1545 - GLI ULTIMI GIORNI DEL RINASCIMENTO ... MARCHIGIANO
In un bel libro pubblicato nel 2008, alla vigilia dell’esplodere della grande crisi che ha messo fine all’illusione globalista, Antonio Forcellino ha magistralmente descritto “gli ultimi giorni del Rinascimento”.
L’anno è il 1545, quello in cui Tiziano, il
più rinomato pittore del tempo, giunge a Roma per glorificare i Farnese con il Ritratto
di Paolo III con i nipoti, nel momento in cui la famiglia più potente
d’Italia è in preda ad una autentica crisi di nervi e si gioca il passaggio più
delicato per la riuscita delle proprie ambizioni dinastiche.
Mentore del pittore è quel Giovanni Della
Casa, che dopo le licenze giovanili, letterarie e non solo, si vede sempre più
costretto dallo spirito del tempo e dal ruolo di nunzio apostolico a
trasformarsi nel custode della censura teatina nella città più libera del mondo
allora conosciuto, Venezia.
È l’anno in cui Michelangelo, reduce dalla
realizzazione delle due statue per la tomba di Giulio II in San Pietro in
Vincoli, tra cui l’enigmatica Vita attiva, termina La conversione
di San Paolo e si accinge a dipingere La crocefissione di San Pietro,
sempre nella cappella Paolina.
È l’anno in cui Giorgio Vasari si appresta
a realizzare in tempi record le scene del Palazzo della Cancelleria, Omaggio
delle nazioni al Papa e Il Papa portatore di pace, che segnano
l’avvenuto giro di boa e il passaggio dalla grande arte rinascimentale alla
maniera, alla pantomima retorica, in linea con i codici artistici e le nuove
disposizioni della Riforma Cattolica.
Un momento capitale per la storia della
cristianità, obbligata dalla Riforma protestante a rispondere cambiando se
stessa, ma in quale direzione non è affatto chiaro; tant’è che ciascuno,
artista o intellettuale che sia, deve “fare i conti giorno dopo giorno con la
trasformazione rapida e drammatica del clima culturale italiano in concomitanza
con l’apertura del Concilio di Trento e con la battaglia sempre più dura e
crudele tra le fazioni progressiste e conservatrici del paese”.
Fazioni impersonate da Reginald Pole e Gian
Pietro Carafa: il primo punto di riferimento dei sostenitori della necessità di
una radicale riforma della Chiesa secondo il principio della giustificazione per
sola fide, impegnati nell’arduo tentativo di raccogliere le istanze di
cambiamento che venivano dalla società e di mantenere l’unità del mondo
cristiano.
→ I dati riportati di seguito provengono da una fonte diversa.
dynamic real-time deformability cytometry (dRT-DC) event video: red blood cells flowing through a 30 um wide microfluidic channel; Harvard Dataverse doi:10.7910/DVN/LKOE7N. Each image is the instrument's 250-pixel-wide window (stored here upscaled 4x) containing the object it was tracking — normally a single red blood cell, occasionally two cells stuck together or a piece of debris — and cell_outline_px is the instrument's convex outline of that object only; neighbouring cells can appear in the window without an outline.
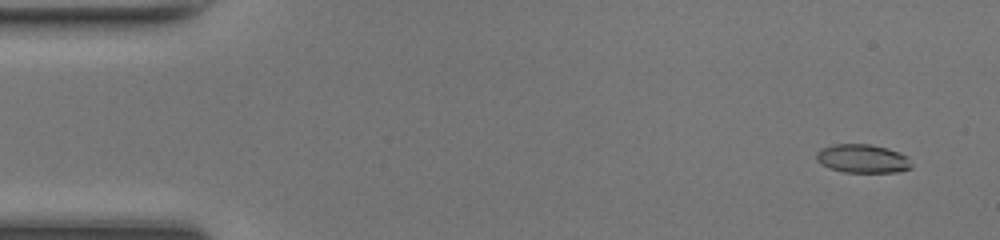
{"species": "common noctule bat (a hibernating species)", "species_latin": "Nyctalus noctula", "temperature_condition": "room temperature", "stored_images_in_passage": 48, "camera_frame_rate_fps": 3000, "um_per_image_px": 0.085, "animal": {"sex": "female", "body_mass_g": 17.0, "forearm_length_mm": 48.0}, "frame": {"image": 1, "passage_image": 3, "time_ms": 0.667, "image_size_px": [1000, 240], "cell_outline_px": [[912, 168], [900, 172], [844, 172], [828, 168], [820, 164], [816, 160], [816, 152], [820, 148], [832, 144], [872, 144], [888, 148], [908, 156], [912, 164]], "centroid_in_image_um": [73.31, 13.48], "position_along_channel_um": 11.7, "area_um2": 16.18}}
Il secondo, futuro Papa Paolo IV, campione della conservazione e
della repressione contro ogni presunta eresia attraverso il braccio armato
dell’Inquisizione e il tribunale del Sant’Uffizio.
Proprio tra il 1545 e l’anno successivo si
consumano lo strappo e la sconfitta dei progressisti, con l’abbandono del Concilio
di Trento da parte di Pole alla vigilia del voto sul decreto de
iustificazione.
Il Cinquecento è stato veramente il secolo
dei giganti, in primo luogo dell’arte, “ubbidienti alla sola legge destinata a
non trascorrere con le storie e le ideologie, la legge dello spirito e della
libertà creativa”, che ormai la nuova temperie umiliava.
Un secolo a cui tanta attenzione è stata
dedicata, ma che riserva continuamente nuove scoperte e che parla ancora al
nostro tempo. Il secolo che ha dovuto fare i conti con un mondo improvvisamente
allargatosi a dismisura, generatore di grandi ricchezze e disuguaglianze, e che
ha cercato di rispondere a questa tramortente novità attraverso il ritorno alle
origini per la via dei classici, facendo dell’immagine la proiezione più alta
dell’arte, capace di rifare nuova ogni cosa grazie al potere della velocità
nella trasmissione del suo messaggio.
“A volere che una repubblica o una setta
viva lungamente, è necessario ritirarla spesso verso il suo principio”, aveva
sentenziato Machiavelli e a questo doveva aver pensato anche il Duca morente,
assistito al capezzale dai primi Cappuccini, con la popolazione dispersa nelle
campagne per cercare riparo dalla peste e dai continui rivolgimenti cittadini.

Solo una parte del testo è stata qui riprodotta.